Task: Beginning at the line that holds "510 133 1439.5", restate each line exactly through the final line of the records. Include both of those lines.
==== Data section ====
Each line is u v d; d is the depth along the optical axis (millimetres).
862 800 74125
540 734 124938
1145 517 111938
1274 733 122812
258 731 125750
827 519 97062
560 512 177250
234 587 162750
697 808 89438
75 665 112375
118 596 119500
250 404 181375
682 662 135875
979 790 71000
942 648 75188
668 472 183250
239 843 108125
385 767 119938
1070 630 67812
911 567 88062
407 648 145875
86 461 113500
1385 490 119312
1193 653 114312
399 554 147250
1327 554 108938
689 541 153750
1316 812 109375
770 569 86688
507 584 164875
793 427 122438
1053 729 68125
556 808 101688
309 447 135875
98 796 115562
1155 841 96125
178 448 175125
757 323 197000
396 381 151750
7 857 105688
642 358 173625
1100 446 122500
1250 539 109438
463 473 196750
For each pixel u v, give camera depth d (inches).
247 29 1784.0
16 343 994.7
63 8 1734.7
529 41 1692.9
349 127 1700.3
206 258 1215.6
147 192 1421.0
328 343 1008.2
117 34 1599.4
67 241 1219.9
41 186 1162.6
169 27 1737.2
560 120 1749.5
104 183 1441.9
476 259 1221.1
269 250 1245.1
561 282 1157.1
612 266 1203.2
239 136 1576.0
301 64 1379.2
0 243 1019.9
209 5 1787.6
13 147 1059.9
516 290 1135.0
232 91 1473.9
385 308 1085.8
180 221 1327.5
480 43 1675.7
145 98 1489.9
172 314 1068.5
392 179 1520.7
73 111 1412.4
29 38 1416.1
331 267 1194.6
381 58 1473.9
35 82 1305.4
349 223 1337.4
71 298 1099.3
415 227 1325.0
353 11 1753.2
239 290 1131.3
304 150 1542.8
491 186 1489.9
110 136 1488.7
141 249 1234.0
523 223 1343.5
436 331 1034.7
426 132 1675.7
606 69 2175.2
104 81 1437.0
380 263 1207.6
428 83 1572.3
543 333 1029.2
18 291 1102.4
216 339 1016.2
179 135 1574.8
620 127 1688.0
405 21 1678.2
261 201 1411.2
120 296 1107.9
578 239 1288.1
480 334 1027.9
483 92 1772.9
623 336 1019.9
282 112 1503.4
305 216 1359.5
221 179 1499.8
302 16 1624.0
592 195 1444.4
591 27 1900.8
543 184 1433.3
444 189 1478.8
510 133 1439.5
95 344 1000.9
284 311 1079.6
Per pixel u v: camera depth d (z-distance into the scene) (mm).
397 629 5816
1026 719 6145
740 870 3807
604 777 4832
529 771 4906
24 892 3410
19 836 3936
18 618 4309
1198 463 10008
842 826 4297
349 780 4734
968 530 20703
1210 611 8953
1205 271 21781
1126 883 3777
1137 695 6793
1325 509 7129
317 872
====
Expected answer:
510 133 1439.5
95 344 1000.9
284 311 1079.6
Per pixel u v: camera depth d (z-distance into the scene) (mm).
397 629 5816
1026 719 6145
740 870 3807
604 777 4832
529 771 4906
24 892 3410
19 836 3936
18 618 4309
1198 463 10008
842 826 4297
349 780 4734
968 530 20703
1210 611 8953
1205 271 21781
1126 883 3777
1137 695 6793
1325 509 7129
317 872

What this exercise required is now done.